// the find
juicedata/juicefs
JuiceFS is a distributed POSIX file system built on top of Redis and S3.
JuiceFS is a POSIX-compatible distributed filesystem that separates metadata (Redis, MySQL, TiKV, etc.) from data storage (S3 and compatibles). It lets you mount object storage like a local drive and share it across thousands of clients simultaneously. Aimed at ML/data pipelines and Hadoop/Spark workloads that need shared storage without a dedicated NAS.
1. The metadata/data separation is architecturally clean — swapping Redis for TiKV or MySQL is a config change, not a rewrite, and it means you pick your durability/latency tradeoff explicitly. 2. Passed all 8813 pjdfstest cases, which is not something most distributed filesystems can claim; flock, fcntl locks, and xattr actually work. 3. The local disk cache layer is well-thought-out: blocks are cached on the client, so repeated reads on ML training data don't hammer S3. 4. CI is serious — chaos engineering tests, mutation testing, pjdfstest, fio benchmarks, and Windows tests all run in CI, which suggests the test suite actually tracks production failures.
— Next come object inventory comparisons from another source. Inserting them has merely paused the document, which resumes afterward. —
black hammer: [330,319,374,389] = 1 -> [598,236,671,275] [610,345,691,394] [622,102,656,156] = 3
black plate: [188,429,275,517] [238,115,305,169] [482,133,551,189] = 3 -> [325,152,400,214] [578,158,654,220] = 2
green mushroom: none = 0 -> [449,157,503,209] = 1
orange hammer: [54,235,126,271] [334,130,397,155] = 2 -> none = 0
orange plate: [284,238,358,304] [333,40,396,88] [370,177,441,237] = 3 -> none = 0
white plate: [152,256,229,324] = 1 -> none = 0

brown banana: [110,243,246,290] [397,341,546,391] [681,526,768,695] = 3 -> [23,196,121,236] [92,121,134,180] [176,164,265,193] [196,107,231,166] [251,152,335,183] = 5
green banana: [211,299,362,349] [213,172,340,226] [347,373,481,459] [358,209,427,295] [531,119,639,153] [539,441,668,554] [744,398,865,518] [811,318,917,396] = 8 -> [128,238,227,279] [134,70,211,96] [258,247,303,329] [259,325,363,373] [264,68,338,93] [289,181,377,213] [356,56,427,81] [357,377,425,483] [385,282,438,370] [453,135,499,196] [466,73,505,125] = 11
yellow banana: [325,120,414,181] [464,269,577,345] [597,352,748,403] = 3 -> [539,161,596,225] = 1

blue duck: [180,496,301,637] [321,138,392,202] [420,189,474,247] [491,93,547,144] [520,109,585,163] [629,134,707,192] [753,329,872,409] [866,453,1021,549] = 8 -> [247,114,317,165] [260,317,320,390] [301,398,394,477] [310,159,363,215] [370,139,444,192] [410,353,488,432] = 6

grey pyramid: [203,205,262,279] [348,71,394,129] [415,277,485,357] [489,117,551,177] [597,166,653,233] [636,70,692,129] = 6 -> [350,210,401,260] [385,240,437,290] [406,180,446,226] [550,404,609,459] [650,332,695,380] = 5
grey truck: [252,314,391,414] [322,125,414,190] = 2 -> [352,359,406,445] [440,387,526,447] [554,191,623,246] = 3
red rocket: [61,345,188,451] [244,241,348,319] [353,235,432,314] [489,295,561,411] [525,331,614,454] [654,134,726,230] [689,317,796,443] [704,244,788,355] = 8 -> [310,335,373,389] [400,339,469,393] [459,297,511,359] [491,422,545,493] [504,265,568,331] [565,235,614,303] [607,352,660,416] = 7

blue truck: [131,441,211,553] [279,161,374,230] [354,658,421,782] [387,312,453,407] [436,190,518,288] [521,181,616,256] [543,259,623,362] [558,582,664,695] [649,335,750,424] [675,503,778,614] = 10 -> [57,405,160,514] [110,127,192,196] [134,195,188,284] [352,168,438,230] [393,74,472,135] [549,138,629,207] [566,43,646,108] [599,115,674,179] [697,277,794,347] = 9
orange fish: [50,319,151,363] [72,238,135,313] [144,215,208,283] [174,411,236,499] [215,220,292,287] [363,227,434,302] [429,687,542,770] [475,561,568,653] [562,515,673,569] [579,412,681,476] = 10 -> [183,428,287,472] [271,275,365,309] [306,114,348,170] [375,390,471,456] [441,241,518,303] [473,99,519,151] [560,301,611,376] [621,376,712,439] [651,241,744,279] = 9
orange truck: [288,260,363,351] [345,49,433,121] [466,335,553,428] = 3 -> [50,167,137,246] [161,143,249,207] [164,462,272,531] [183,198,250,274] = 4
1. Redis as metadata engine is a footgun at scale: Redis Cluster support requires all keys in one hash slot, which caps practical namespace size and creates a single-shard bottleneck. The docs acknowledge this but it still catches people. 2. Close-to-open consistency only — concurrent writers from different clients will race; this is POSIX-ish but not POSIX. Anyone who expects POSIX write ordering without close will have a bad time. 3. The storage format is opaque inside the S3 bucket (chunks/blocks, not files), so you can't access your data without JuiceFS running. Vendor lock-in at the data layout level. 4. The commercial version (JuiceFS Enterprise) has features the community edition doesn't, and the line between them isn't always obvious from the community docs — some operational capabilities like directory quotas and warm-up controls are quietly limited.